En 1747, Kant quittait Kœnigsberg pour aller remplir, pendant près de dix années, l’emploi de précepteur dans diverses familles du voisinage. Âgé de vingt-deux ans, il avait déjà la maturité et l’indépendance du jugement. Nous n en voulons d’autre preuve que le ferme et libre langage des déclarations contenues dans son premier ouvrage, celui qu’il composa vraisemblablement vers les derniers temps de son séjour à l’Université : « Le grand nombre est encore dominé par le préjugé ; et l’autorité des grands hommes lui en impose et l’effraye. Il y a une certaine présomption à dire : la vérité, que les plus grands maîtres de la science ont vainement poursuivie, n’a été saisie que par mon intelligence.
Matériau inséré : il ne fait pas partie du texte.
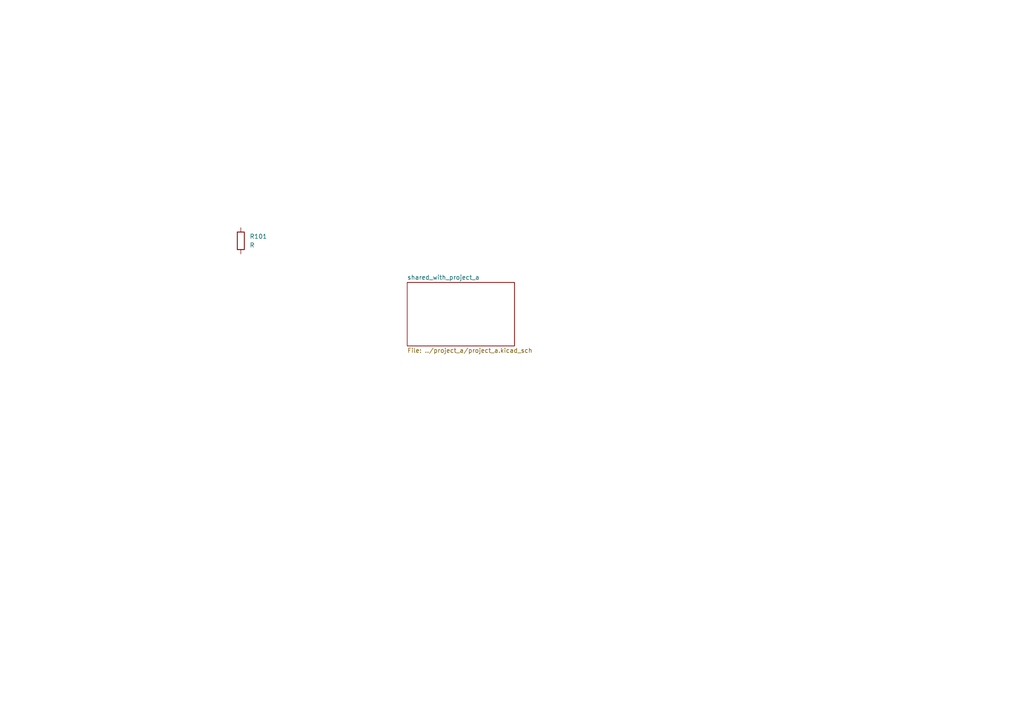
<source format=kicad_sch>
(kicad_sch
	(version 20231120)
	(generator "eeschema")
	(generator_version "8.0")
	(uuid "b3f257ad-640c-4beb-bc70-dea79d3e6f3f")
	(paper "A4")
	
	(symbol
		(lib_id "Device:R")
		(at 69.85 69.85 0)
		(unit 1)
		(exclude_from_sim no)
		(in_bom yes)
		(on_board yes)
		(dnp no)
		(fields_autoplaced yes)
		(uuid "8b7eecaf-a683-4550-95ba-957447017637")
		(property "Reference" "R101"
			(at 72.39 68.5799 0)
			(effects
				(font
					(size 1.27 1.27)
				)
				(justify left)
			)
		)
		(property "Value" "R"
			(at 72.39 71.1199 0)
			(effects
				(font
					(size 1.27 1.27)
				)
				(justify left)
			)
		)
		(property "Footprint" ""
			(at 68.072 69.85 90)
			(effects
				(font
					(size 1.27 1.27)
				)
				(hide yes)
			)
		)
		(property "Datasheet" "~"
			(at 69.85 69.85 0)
			(effects
				(font
					(size 1.27 1.27)
				)
				(hide yes)
			)
		)
		(property "Description" "Resistor"
			(at 69.85 69.85 0)
			(effects
				(font
					(size 1.27 1.27)
				)
				(hide yes)
			)
		)
		(pin "2"
			(uuid "c2979bdb-c7c7-49dc-8943-37dc2fc6b780")
		)
		(pin "1"
			(uuid "5c1f9347-84ad-4d80-a5e2-35df26535380")
		)
		(instances
			(project ""
				(path "/b3f257ad-640c-4beb-bc70-dea79d3e6f3f"
					(reference "R101")
					(unit 1)
				)
			)
		)
	)
	(sheet
		(at 118.11 81.915)
		(size 31.115 18.415)
		(fields_autoplaced yes)
		(stroke
			(width 0.1524)
			(type solid)
		)
		(fill
			(color 0 0 0 0.0000)
		)
		(uuid "03fd8cff-6eb0-4392-9ef3-50dc68f78e90")
		(property "Sheetname" "shared_with_project_a"
			(at 118.11 81.2034 0)
			(effects
				(font
					(size 1.27 1.27)
				)
				(justify left bottom)
			)
		)
		(property "Sheetfile" "../project_a/project_a.kicad_sch"
			(at 118.11 100.9146 0)
			(effects
				(font
					(size 1.27 1.27)
				)
				(justify left top)
			)
		)
		(instances
			(project "project_b"
				(path "/b3f257ad-640c-4beb-bc70-dea79d3e6f3f"
					(page "2")
				)
			)
		)
	)
	(sheet_instances
		(path "/"
			(page "1")
		)
	)
)

</source>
Je n’ai pas la prétention de justifier une telle confiance : je ne voudrais pourtant pas dire cependant que je ne la partage nullement. J’estime qu’il est parfois utile de se confier généreusement à ses propres forces. Cela soutient notre énergie, et lui communique un élan qui profite à la recherche de la vérité. »

Le jeune auteur, qui se sent assez fort pour s’exprimer ainsi en face de ses professeurs et de ses condisciples, ne va plus, on le sent, relever que de lui-même dans le choix de ses études : il avait dû jusqu’ici accommoder ses préférences aux obligations de son rôle d’écolier.

C’est un fait significatif, qu’entre tant d’objets également dignes de son intérêt et qu’il est également préparé à comprendre, Kant se décide sans hésitation en faveur des sciences de la nature et de Newton. Pendant le temps qu’il passe hors de Kœnigsberg, tout son effort se concentre presque exclusivement sur les problèmes de la physique mécanique. La physique, qui n’était pour Knutzen que l’étude accessoire, serait-elle devenue l’objet principal de la curio-

  1. Voir la Revue du 1er mai dernier.